Cal T/4

Development
- Designer: C. William Lapworth
- Location: Canada United States
- Year: 1971
- No. built: 238
- Builder: Cal Yachts
- Role: Racer
- Name: Cal T/4

Boat
- Displacement: 4,000 lb (1,814 kg)
- Draft: 4.00 ft (1.22 m)

Hull
- Type: monohull
- Construction: fiberglass
- LOA: 24.17 ft (7.37 m)
- LWL: 21.00 ft (6.40 m)
- Beam: 8.00 ft (2.44 m)
- Engine: outboard motor

Hull appendages
- Keel: fin keel
- Ballast: 2,000 lb (907 kg)
- Rudder: transom-mounted rudder

Rig
- Rig type: Bermuda rig
- I foretriangle height: 30.00 ft (9.14 m)
- J foretriangle base: 10.00 ft (3.05 m)
- P mainsail luff: 23.60 ft (7.19 m)
- E mainsail foot: 9.00 ft (2.74 m)

Sails
- Sailplan: masthead sloop
- Mainsail area: 106.20 sq ft (9.866 m^{2})
- Jib/genoa area: 150.00 sq ft (13.935 m^{2})
- Total sail area: 256.20 sq ft (23.802 m^{2})

Racing
- PHRF: 234

= Cal T/4 =

Sailboat class

The Cal T/4 is an American trailerable sailboat that was designed by C. William Lapworth as an International Offshore Rule Quarter Ton class racer and first built in 1971.

==Production==
The design was built by Cal Yachts, a brand of Jensen Marine in the United States. It was produced from 1971 to 1972 with 238 boats completed, but it is now out of production.

==Design==
The Cal T/4 is a racing keelboat, built predominantly of fiberglass, with wood trim. It has a masthead sloop rig; a raked stem; a raised counter, reverse transom; a transom-hung rudder controlled by a tiller and a fixed fin keel. It displaces 4000 lb and carries 2000 lb of ballast.

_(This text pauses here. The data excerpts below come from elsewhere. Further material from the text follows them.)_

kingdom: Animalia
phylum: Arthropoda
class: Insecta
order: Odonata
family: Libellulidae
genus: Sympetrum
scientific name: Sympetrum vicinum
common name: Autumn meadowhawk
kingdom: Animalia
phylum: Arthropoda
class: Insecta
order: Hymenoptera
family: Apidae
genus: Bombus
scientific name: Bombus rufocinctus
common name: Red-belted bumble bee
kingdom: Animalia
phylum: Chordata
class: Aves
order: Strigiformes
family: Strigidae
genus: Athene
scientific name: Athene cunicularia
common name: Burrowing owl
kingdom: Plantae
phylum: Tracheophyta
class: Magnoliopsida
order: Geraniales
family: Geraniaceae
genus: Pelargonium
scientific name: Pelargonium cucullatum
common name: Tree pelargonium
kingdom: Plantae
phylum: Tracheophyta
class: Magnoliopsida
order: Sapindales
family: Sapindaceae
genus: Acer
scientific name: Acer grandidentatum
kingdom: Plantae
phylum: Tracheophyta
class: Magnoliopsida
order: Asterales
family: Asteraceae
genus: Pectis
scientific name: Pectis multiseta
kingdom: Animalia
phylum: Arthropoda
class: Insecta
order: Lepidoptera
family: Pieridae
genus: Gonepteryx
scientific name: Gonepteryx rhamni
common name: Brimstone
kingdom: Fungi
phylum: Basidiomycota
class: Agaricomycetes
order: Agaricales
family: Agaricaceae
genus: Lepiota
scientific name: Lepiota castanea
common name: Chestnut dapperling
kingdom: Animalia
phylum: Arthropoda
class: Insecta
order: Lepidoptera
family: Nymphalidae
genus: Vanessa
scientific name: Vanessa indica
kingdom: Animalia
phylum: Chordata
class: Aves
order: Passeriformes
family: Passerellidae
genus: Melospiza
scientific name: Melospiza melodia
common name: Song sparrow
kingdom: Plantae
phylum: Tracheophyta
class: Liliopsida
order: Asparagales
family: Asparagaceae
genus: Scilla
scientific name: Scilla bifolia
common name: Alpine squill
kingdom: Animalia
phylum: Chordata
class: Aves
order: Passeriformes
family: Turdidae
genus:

The boat has a draft of 4.00 ft with the standard keel and is normally fitted with a small 3 to 6 hp outboard motor for docking and maneuvering. Cabin headroom is 63 in, but the cockpit has 78 in of headroom under the boom.

The design has a PHRF racing average handicap of 234 and a hull speed of 6.1 kn.

==Operational history==
The design was raced on some Quarter on Class races in the 1970s and 1980, but was not noted as winning any of the larger competitions.

The boat is supported by an active racing club that organizes racing events, the Quarter Ton Class.

In a 2010 review Steve Henkel wrote, "the boat was named the T/4 for her builder’s intent that she do well in Quarter Ton racing. (We think she did fairly well in the few official Quarter Ton races staged in the
1970s and 1980s, but fell short of producing headlines.) Best features: With 4-foot deep fin keel, spade rudder, and 50 percent ballast to displacement ratio, she could run rings around the comp[etitor]s ... She has been described as an E-type Jag: robust, quick, agile, and fun. The high-aspect main is rigged far enough above the deck to give standing, headroom for tall people standing up in the cockpit (more than 6'6" clearance over the cockpit sole). Worst features: Compared with her comp[etitor]s, she has less headroom below, a lower Space Index, and perhaps lower directional stability (because of her relatively high aspect ratio keel)."